Tuesday, March 25, 2014



The latest terrorist "threat": Whistleblowers

Meanwhile, in the UK, they're having their own scandal over the abuse of anti-terrorism powers, after HMRC (their equivalent of IRD) was caught using anti-terrorist powers to uncover and persecute a whistleblower:

MPs have criticised Britain's leading tax official after HM Revenue & Customs used powers meant to catch terrorists to hunt down an employee who exposed a secret multimillion-pound "sweetheart" deal with Goldman Sachs.

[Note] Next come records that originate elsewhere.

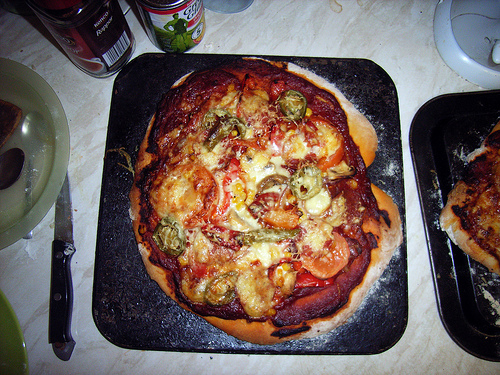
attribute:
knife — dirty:
[49, 169, 77, 361]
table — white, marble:
[2, 0, 499, 375]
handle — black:
[46, 243, 74, 359]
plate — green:
[1, 292, 30, 372]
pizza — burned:
[128, 59, 399, 340]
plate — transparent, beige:
[1, 58, 68, 249]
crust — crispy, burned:
[134, 53, 402, 344]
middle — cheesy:
[197, 108, 320, 279]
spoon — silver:
[0, 148, 27, 192]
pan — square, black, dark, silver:
[91, 47, 407, 362]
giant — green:
[164, 12, 193, 49]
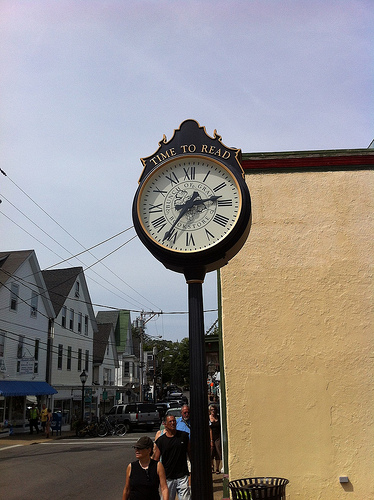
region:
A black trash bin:
[228, 476, 290, 498]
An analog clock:
[132, 117, 253, 275]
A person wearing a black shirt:
[158, 431, 191, 477]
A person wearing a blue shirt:
[175, 415, 192, 434]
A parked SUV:
[106, 403, 159, 433]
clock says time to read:
[131, 116, 254, 497]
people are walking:
[121, 404, 220, 498]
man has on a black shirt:
[121, 435, 170, 497]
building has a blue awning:
[0, 379, 56, 396]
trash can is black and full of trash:
[226, 474, 289, 498]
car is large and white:
[105, 403, 161, 428]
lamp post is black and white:
[80, 369, 89, 427]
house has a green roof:
[112, 310, 139, 402]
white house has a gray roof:
[39, 266, 98, 417]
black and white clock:
[135, 130, 252, 273]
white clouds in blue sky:
[21, 28, 64, 71]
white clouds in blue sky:
[90, 38, 142, 77]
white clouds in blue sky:
[40, 101, 84, 144]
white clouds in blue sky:
[63, 178, 110, 230]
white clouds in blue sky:
[154, 27, 199, 70]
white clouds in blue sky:
[223, 17, 271, 68]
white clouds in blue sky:
[298, 2, 341, 45]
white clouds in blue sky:
[257, 68, 298, 119]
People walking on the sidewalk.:
[140, 403, 187, 491]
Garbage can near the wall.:
[229, 466, 288, 494]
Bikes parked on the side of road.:
[73, 410, 136, 435]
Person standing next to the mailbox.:
[39, 402, 68, 437]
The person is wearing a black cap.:
[138, 433, 160, 452]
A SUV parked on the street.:
[107, 398, 164, 432]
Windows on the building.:
[59, 341, 102, 373]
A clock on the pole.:
[117, 138, 253, 269]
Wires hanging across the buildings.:
[72, 279, 203, 320]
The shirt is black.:
[156, 438, 186, 478]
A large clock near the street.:
[130, 118, 252, 498]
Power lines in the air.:
[1, 166, 159, 316]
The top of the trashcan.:
[226, 476, 290, 498]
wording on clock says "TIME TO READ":
[132, 120, 254, 273]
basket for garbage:
[224, 476, 285, 498]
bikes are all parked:
[70, 412, 129, 438]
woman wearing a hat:
[117, 436, 169, 499]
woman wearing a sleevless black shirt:
[119, 437, 168, 498]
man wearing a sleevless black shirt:
[154, 412, 191, 499]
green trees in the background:
[133, 328, 222, 402]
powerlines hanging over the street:
[0, 166, 220, 317]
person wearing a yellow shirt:
[38, 401, 50, 433]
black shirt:
[159, 440, 185, 475]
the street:
[66, 462, 92, 486]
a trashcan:
[234, 476, 282, 498]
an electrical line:
[96, 233, 124, 257]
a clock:
[139, 150, 245, 254]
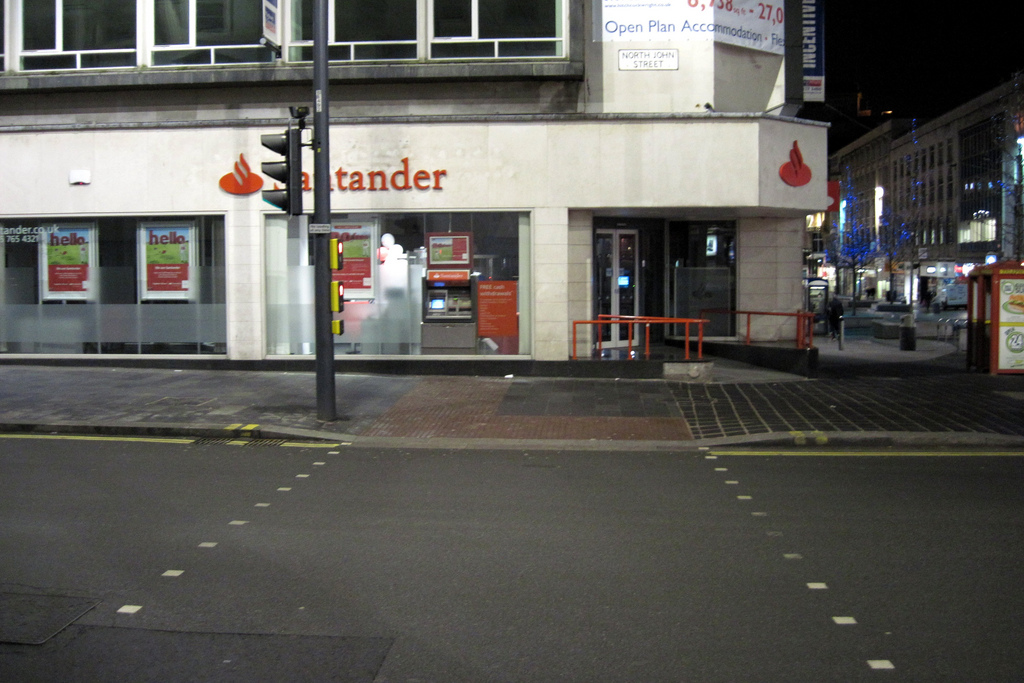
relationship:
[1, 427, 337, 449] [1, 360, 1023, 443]
line next to sidewalk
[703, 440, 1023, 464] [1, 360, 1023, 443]
line next to sidewalk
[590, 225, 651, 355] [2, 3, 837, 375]
doors to store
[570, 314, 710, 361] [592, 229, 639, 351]
railing on side of doors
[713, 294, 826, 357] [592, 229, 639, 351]
railing on side of doors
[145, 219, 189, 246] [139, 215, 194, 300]
hello written on poster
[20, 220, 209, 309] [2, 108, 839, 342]
signs in stote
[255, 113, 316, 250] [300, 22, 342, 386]
spotlight attached to a pole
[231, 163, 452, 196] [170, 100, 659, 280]
logo against background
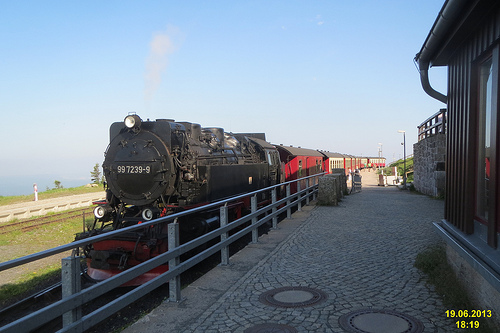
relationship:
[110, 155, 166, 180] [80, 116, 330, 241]
numbers in train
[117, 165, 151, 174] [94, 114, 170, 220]
numbers in train front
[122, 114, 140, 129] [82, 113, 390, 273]
white horn atop train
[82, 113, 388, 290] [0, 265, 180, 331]
car on track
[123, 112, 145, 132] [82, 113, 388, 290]
light on car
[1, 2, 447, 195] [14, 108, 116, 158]
blue sky has clouds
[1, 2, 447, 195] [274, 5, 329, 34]
blue sky has clouds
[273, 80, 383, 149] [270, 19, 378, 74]
clouds in sky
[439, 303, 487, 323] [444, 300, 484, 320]
timestamp stamp corner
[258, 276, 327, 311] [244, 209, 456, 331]
designs in concrete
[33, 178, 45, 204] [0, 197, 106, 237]
pole on grass tracks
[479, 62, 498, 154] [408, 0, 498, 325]
window on building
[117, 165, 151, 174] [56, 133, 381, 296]
numbers on train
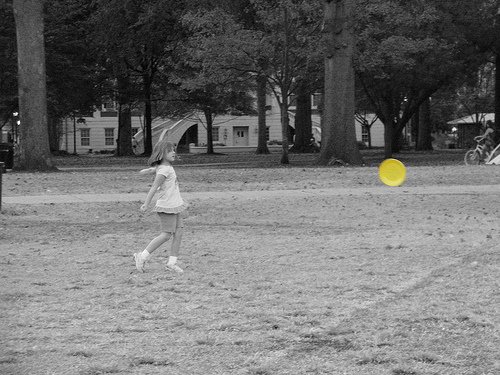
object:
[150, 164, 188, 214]
shirt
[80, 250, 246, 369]
ground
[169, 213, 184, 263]
leg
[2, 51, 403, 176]
building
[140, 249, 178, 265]
socks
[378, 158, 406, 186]
flying disc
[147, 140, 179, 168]
hair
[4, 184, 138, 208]
grey path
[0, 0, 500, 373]
photo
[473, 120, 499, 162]
person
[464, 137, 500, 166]
bike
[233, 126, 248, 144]
doors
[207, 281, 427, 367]
grass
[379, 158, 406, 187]
disc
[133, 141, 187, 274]
girl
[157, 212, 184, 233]
shorts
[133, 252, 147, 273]
shoes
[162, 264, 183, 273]
shoes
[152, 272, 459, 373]
playing area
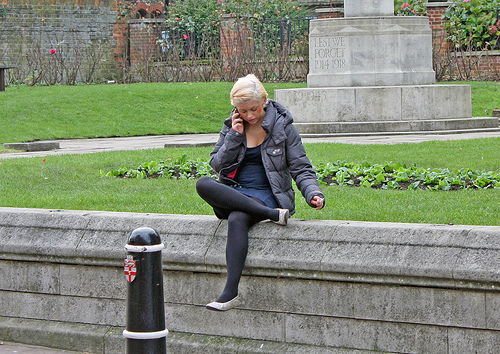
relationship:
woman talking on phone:
[198, 75, 327, 316] [233, 108, 241, 117]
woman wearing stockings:
[195, 71, 327, 311] [196, 170, 267, 294]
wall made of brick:
[1, 1, 498, 88] [112, 23, 119, 27]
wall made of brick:
[1, 1, 498, 88] [113, 29, 118, 31]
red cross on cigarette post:
[123, 260, 135, 280] [121, 225, 167, 352]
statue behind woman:
[250, 1, 467, 122] [179, 60, 339, 318]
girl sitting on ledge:
[193, 73, 326, 311] [6, 203, 484, 289]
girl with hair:
[193, 73, 326, 311] [228, 70, 268, 110]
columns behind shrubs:
[118, 20, 145, 75] [157, 3, 498, 87]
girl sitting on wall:
[193, 73, 326, 311] [3, 209, 497, 352]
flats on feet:
[178, 283, 280, 330] [203, 289, 244, 314]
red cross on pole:
[123, 260, 135, 280] [121, 222, 168, 352]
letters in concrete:
[306, 37, 349, 77] [364, 30, 434, 90]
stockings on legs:
[193, 176, 285, 312] [191, 172, 296, 319]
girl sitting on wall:
[122, 90, 369, 317] [226, 37, 447, 127]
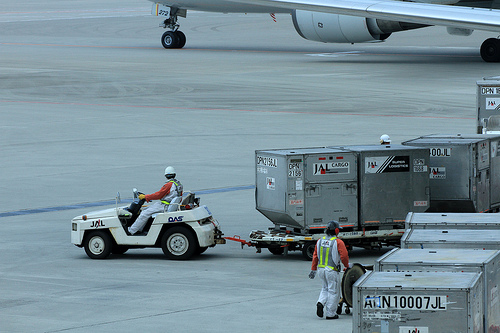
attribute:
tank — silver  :
[347, 210, 497, 330]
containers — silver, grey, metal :
[255, 147, 358, 232]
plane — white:
[177, 0, 499, 61]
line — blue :
[2, 181, 254, 216]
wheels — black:
[160, 29, 187, 50]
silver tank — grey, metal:
[353, 270, 484, 332]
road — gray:
[2, 2, 499, 332]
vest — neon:
[316, 235, 342, 271]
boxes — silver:
[352, 211, 497, 331]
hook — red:
[220, 233, 254, 246]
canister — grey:
[328, 144, 433, 228]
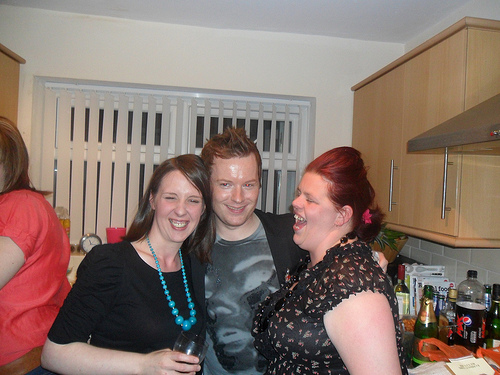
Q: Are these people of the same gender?
A: No, they are both male and female.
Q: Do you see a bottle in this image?
A: Yes, there is a bottle.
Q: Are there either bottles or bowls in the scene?
A: Yes, there is a bottle.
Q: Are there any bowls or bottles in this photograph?
A: Yes, there is a bottle.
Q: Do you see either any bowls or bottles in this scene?
A: Yes, there is a bottle.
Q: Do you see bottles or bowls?
A: Yes, there is a bottle.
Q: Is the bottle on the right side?
A: Yes, the bottle is on the right of the image.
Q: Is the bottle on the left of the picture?
A: No, the bottle is on the right of the image.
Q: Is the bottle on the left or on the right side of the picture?
A: The bottle is on the right of the image.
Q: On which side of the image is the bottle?
A: The bottle is on the right of the image.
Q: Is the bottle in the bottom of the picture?
A: Yes, the bottle is in the bottom of the image.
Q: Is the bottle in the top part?
A: No, the bottle is in the bottom of the image.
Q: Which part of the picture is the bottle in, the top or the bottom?
A: The bottle is in the bottom of the image.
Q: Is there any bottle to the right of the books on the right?
A: Yes, there is a bottle to the right of the books.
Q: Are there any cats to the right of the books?
A: No, there is a bottle to the right of the books.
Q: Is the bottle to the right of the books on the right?
A: Yes, the bottle is to the right of the books.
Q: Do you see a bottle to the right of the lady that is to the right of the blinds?
A: Yes, there is a bottle to the right of the lady.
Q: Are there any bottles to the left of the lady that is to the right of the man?
A: No, the bottle is to the right of the lady.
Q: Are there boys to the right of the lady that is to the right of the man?
A: No, there is a bottle to the right of the lady.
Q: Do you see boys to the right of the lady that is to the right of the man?
A: No, there is a bottle to the right of the lady.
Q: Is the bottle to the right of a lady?
A: Yes, the bottle is to the right of a lady.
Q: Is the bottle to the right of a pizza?
A: No, the bottle is to the right of a lady.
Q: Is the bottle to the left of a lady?
A: No, the bottle is to the right of a lady.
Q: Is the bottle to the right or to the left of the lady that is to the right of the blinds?
A: The bottle is to the right of the lady.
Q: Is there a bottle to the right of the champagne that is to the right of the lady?
A: Yes, there is a bottle to the right of the champagne.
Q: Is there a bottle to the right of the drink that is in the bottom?
A: Yes, there is a bottle to the right of the champagne.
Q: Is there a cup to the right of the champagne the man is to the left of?
A: No, there is a bottle to the right of the champagne.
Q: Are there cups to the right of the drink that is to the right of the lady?
A: No, there is a bottle to the right of the champagne.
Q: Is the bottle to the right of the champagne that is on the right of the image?
A: Yes, the bottle is to the right of the champagne.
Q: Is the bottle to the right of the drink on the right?
A: Yes, the bottle is to the right of the champagne.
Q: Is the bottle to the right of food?
A: No, the bottle is to the right of the champagne.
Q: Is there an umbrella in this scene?
A: No, there are no umbrellas.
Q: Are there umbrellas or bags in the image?
A: No, there are no umbrellas or bags.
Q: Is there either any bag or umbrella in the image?
A: No, there are no umbrellas or bags.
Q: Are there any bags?
A: No, there are no bags.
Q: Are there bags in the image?
A: No, there are no bags.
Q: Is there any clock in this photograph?
A: Yes, there is a clock.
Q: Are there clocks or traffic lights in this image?
A: Yes, there is a clock.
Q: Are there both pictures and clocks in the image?
A: No, there is a clock but no pictures.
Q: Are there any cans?
A: No, there are no cans.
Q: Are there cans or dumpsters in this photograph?
A: No, there are no cans or dumpsters.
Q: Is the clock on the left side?
A: Yes, the clock is on the left of the image.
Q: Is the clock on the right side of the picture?
A: No, the clock is on the left of the image.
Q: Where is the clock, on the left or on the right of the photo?
A: The clock is on the left of the image.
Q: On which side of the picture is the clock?
A: The clock is on the left of the image.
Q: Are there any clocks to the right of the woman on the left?
A: Yes, there is a clock to the right of the woman.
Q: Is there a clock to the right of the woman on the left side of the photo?
A: Yes, there is a clock to the right of the woman.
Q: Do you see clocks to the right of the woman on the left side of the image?
A: Yes, there is a clock to the right of the woman.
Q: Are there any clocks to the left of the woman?
A: No, the clock is to the right of the woman.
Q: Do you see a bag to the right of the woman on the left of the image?
A: No, there is a clock to the right of the woman.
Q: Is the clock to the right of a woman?
A: Yes, the clock is to the right of a woman.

Lin Homer, the chief executive of HMRC, had told the public accounts committee that phone records had been obtained using the Regulation of Investigatory Powers Act (Ripa) to unearth information about Osita Mba, an in-house lawyer.

[...]

Using the Public Interest Disclosure Act, Mba wrote in confidence to the National Audit Office (NAO) and two parliamentary committees in 2011 saying that the then head of tax, Dave Hartnett, had "let off" Goldman Sachs from paying at least £10m in interest.

When HMRC discovered Mba's intervention, his belongings, emails, internet search records and phone calls and the phone records of his then wife, Claudia, were examined by investigators.


But despite this being a clear abuse of the law, HMRC won't commit to not doing it again. Which seems like a really good reason to strip them (and other agencies) of these powers.